IEG cultivated an array of friends in Galle, mostly senior public servants in the regional administration, police and service personnel. He would often invite them home for a drink and chat.In the late 1980s the post of Administrative Secretary to the Board fell vacant under then Chairman WimalAmerasekera, and IEG was the obvious choice. I had the good fortune to work with him as one of his assistants handling publicity and PR.

IEG retired in 1990 on reaching the compulsory age of retirement and then took up the position of General Manager of an industrial venture in Boralesgamuwa.

One of the amazing things he did whilst in the service of this industry was the formation of the Sri Lanka Ports Authority Retired Staff Officers Association. IEG was elected the Hony. Secretary and devoted all his resources to develop the association.  Initially all meetings of the committee were held at his residence where his wife Lalitha played the role of hostess. After holding office for 16 years IEG stepped down in 2011 due to failing health. However he continued to serve the association as senior patron. In fact he was the driving force behind it until he was bedridden a year ago.

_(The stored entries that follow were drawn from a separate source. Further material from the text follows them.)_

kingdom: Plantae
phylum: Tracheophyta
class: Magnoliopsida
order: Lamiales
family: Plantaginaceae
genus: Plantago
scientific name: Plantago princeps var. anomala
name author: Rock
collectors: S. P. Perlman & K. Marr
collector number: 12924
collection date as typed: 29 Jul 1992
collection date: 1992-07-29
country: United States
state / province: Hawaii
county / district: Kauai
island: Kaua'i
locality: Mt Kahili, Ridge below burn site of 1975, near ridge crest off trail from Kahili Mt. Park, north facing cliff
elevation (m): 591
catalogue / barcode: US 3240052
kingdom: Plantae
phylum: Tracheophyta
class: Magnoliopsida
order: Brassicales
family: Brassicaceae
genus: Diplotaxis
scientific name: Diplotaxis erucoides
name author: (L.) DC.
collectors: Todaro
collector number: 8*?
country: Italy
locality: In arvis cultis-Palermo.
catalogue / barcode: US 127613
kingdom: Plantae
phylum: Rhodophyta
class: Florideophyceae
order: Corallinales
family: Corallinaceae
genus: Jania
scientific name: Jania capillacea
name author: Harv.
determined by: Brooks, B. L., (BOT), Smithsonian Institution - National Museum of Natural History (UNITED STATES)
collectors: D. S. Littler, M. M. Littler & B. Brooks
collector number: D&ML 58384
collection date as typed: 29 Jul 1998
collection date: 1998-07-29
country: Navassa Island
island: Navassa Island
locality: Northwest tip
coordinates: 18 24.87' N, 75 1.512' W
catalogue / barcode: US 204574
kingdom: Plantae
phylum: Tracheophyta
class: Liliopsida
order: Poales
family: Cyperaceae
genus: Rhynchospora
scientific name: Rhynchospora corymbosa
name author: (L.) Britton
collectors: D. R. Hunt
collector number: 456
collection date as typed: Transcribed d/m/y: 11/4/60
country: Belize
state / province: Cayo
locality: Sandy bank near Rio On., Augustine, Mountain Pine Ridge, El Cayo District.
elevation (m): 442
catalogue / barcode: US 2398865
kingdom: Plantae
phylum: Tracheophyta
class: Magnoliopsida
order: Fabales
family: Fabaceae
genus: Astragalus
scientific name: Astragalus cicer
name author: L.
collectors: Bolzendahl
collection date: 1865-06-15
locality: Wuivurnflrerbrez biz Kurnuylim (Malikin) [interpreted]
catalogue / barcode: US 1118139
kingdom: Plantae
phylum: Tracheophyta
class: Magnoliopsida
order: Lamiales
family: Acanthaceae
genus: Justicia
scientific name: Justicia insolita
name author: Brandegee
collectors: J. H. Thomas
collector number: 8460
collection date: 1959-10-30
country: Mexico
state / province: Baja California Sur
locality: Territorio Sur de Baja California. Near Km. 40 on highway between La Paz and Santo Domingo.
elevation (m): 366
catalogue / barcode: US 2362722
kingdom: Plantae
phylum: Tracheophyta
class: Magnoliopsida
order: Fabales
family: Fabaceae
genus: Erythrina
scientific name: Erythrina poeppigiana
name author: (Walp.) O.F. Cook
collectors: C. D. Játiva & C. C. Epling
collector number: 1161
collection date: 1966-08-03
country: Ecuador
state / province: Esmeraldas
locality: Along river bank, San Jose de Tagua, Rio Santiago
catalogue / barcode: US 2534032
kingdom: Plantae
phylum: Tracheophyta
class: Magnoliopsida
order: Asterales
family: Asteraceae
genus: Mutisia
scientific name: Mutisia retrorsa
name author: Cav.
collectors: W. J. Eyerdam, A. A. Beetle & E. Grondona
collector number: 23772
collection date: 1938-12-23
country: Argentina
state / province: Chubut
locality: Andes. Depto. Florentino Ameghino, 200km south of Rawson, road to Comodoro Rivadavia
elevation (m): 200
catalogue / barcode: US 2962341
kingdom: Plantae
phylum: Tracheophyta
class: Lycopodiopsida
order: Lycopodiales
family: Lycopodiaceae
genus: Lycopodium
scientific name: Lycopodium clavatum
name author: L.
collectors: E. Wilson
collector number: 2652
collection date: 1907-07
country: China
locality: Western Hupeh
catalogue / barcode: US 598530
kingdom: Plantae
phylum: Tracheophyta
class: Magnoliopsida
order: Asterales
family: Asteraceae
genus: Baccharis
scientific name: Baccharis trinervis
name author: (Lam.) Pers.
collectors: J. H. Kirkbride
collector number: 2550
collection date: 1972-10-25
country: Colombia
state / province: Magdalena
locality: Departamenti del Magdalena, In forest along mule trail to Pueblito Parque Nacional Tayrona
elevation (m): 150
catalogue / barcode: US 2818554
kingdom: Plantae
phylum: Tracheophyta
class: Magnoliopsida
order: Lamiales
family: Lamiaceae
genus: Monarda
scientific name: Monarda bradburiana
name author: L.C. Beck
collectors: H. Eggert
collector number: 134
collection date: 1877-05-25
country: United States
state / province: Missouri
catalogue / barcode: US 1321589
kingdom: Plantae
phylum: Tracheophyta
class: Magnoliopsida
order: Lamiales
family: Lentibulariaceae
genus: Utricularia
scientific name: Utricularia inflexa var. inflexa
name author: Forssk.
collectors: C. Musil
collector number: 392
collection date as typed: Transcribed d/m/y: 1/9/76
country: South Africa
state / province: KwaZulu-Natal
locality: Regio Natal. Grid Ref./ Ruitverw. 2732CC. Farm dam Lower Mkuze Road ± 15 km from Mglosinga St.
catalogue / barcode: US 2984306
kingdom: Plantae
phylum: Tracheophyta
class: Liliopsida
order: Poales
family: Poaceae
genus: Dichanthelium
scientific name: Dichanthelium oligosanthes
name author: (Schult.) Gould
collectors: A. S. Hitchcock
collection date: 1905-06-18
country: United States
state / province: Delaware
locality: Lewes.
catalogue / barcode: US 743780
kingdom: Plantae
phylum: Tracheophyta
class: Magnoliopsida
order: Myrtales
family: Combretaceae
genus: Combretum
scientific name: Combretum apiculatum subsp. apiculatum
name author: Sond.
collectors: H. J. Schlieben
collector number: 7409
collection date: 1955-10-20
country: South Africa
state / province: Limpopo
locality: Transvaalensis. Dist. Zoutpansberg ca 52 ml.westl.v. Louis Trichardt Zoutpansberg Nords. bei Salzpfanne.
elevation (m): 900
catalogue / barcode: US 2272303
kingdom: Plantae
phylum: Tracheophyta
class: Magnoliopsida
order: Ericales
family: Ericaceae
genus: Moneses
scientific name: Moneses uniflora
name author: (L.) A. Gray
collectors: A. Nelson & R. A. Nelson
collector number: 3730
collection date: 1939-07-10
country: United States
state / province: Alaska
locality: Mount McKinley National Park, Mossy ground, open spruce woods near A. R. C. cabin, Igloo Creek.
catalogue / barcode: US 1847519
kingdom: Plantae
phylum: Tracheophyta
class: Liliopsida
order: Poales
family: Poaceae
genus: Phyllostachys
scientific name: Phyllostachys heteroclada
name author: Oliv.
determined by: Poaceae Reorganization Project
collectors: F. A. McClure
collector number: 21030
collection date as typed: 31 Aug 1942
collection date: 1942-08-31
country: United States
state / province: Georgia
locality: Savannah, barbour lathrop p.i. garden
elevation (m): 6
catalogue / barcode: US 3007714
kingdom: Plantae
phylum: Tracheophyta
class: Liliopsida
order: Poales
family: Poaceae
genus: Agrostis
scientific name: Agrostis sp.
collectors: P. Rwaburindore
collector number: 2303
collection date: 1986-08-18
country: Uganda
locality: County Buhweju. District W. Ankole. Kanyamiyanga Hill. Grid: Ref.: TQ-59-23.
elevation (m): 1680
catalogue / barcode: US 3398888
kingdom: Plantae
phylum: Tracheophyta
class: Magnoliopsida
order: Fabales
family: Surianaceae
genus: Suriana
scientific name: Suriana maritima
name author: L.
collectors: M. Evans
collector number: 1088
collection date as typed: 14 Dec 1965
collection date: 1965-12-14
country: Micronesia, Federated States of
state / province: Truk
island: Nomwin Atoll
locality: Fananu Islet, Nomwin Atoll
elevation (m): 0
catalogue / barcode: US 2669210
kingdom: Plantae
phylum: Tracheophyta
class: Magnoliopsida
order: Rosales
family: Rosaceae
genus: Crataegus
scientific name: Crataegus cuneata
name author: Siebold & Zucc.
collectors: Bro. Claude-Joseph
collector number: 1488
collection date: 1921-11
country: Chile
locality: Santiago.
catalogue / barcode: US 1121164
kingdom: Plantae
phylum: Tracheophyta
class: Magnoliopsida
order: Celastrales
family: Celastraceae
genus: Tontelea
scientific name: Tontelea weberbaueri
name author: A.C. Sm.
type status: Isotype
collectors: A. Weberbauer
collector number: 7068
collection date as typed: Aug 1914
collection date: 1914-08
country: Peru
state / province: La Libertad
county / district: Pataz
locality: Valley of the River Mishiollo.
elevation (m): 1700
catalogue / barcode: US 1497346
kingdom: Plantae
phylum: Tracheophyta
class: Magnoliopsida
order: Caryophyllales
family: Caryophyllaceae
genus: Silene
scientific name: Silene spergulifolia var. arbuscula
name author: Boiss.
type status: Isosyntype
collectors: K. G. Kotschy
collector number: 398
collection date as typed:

IEG and Lalitha brought up their two sons and helped them achieve success in their chosen fields. Having lived 90 plus years, he witnessed many momentous political and social changes in the country. His passing away is a great loss to his family, friends and to the SLPA Retired Staff Officers Association which was his brainchild.

I wish and invoke blessings on this wonderful human being to attain the Supreme Bliss of Nibbana.